Fed

Someone seems to have hit the emergency button at the Fed, as even though the central bank said that everything was just fine with the American economy just a few weeks and months ago, the situation has currently escalated into a full-blown panic mode.

On Thursday, the Board of Governors of the Federal Reserve has called an ‘emergency’ meeting for Monday, April 11. That by itself is already very surprising, but a lot can be explained after looking at the most recent publication of the Atlanta Fed. The results of the forecasted GDP of the Atlanta Fed, should push a lot of people and investors into a depression.
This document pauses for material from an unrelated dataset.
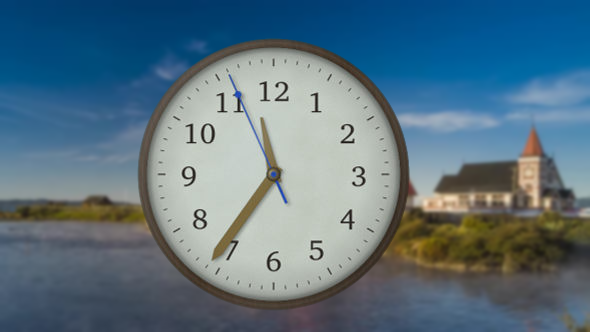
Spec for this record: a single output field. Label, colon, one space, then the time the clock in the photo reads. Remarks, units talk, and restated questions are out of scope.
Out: 11:35:56
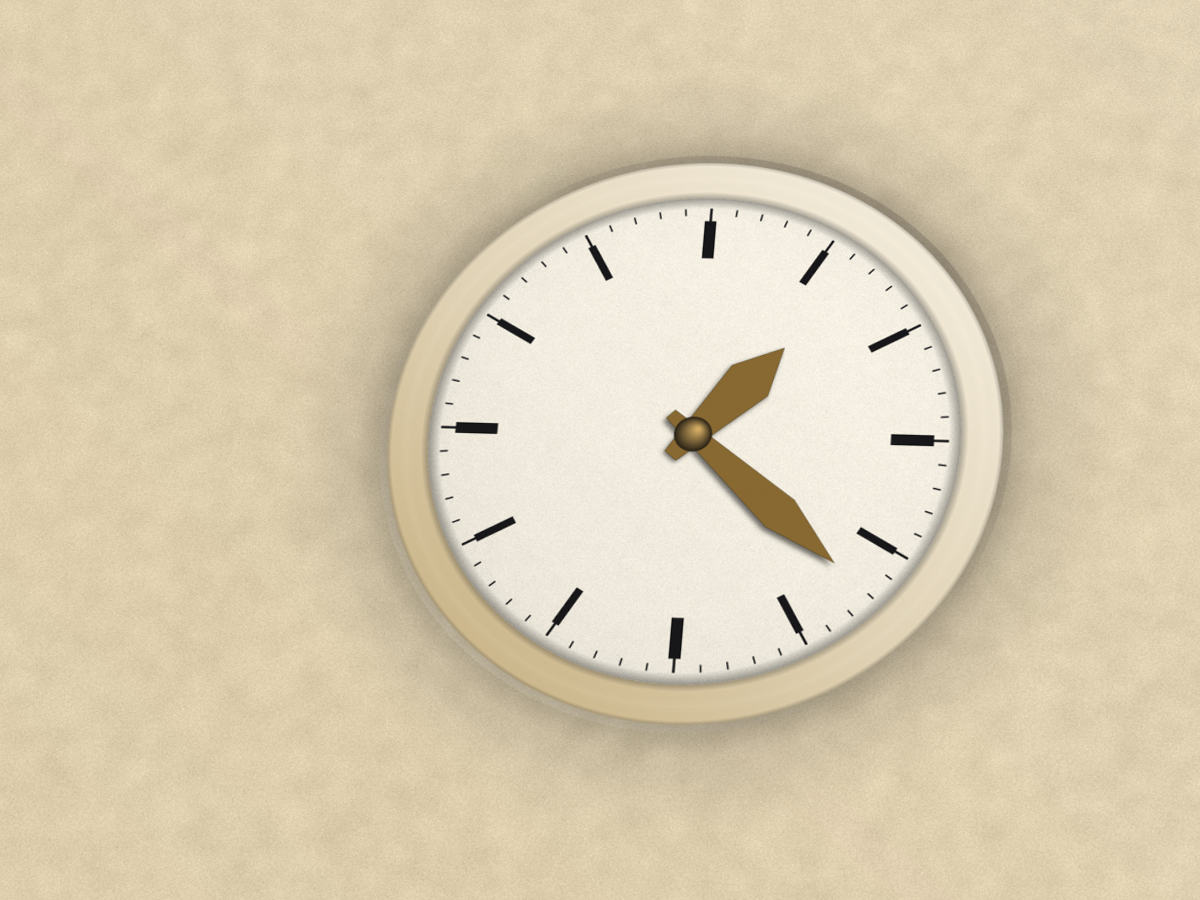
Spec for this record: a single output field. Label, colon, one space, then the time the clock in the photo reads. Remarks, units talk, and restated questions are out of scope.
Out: 1:22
Just eight weeks ago, the Atlanta Fed forecasted GDP growth of approximately 2.5%, which would’ve been a very healthy growth rate, and even on March 11, the Fed was still expecting the GDP to grow by 2.3%.

Atlanta Fed

Source: GDPnow, through Atlanta Fed

But since then, everything started to go downhill. In just four weeks time, the Atlanta Fed has revised its GDP growth rate from 2.3% to just the 0.1%, which means are basically at the tipping point between a growing economy and the first signs of a new recession. Whatever the final outcome will be, it is now pretty clear that the economy in the United States is stalling. And the rate at which the economy seems to be crumbling is really terrifying.

Fed GDP Growth Rate

Source: tradingeconomics.com

Just two weeks ago we started to warn you for this, as a corporate profits are going down, and the increases in EPS were mainly boosted by the companies’ share buyback programs and not by higher net profits. We were also very worried to see that a lot of companies are overspending on share buybacks, rather than strengthening their balance sheets and we were afraid this would return into the spaces like a boomerang. This also seems to be confirmed by the Money Flow Index of the S&P index. The last time we have reached an ‘overbought’ status on that indicator, the S&P fell by 15% just a few weeks later. Will we re-experience a similar sell-off now?